The weeks of summer started to pass us by and the wedding plans were starting to take shape.  By the end of summer we not only had our date set, photographer booked, the reception hall and caterer ready to go (see post), but we also had purchased a beautiful wedding gown, set up musicians for the ceremony and had begun the search for bridesmaids dresses and were starting to research flowers, music and DJs for the reception, and videographers.

Things were moving right along.  The Ex had had a few more outbursts since our Boston trip, but nothing too alarming and that I couldn’t chalk up to pre-wedding jitters and/or the idea that I was doing something wrong, not being what he needed me to be.  But we carried on, I was continuing to learn lessons, lessons that would later force me to take a hard look at myself and our relationship.

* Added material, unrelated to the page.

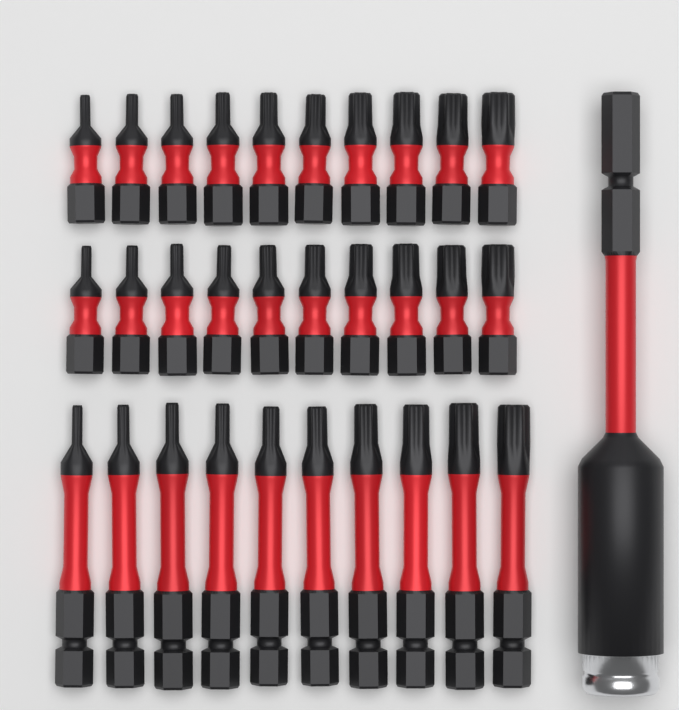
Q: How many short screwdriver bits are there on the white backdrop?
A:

Despite a few hiccups, we kept moving forward.  Being a little older and having actually lived outside of my parent’s house for quite some time, own a home, had some life experience, I took initiative in our relationship to do all the planning for merging our lives.  The Ex had never lived on his own, the only time he didn’t live at his parent’s home was during his college years, and even then he was home some weekends, holidays and summers.  Even as we were planning a wedding, he was going on 29, still living at home with Mom and Dad.  So, to be honest, he had no real world experience with maintaining a home and a lifestyle.  Ultimately he had never been completely responsible for himself.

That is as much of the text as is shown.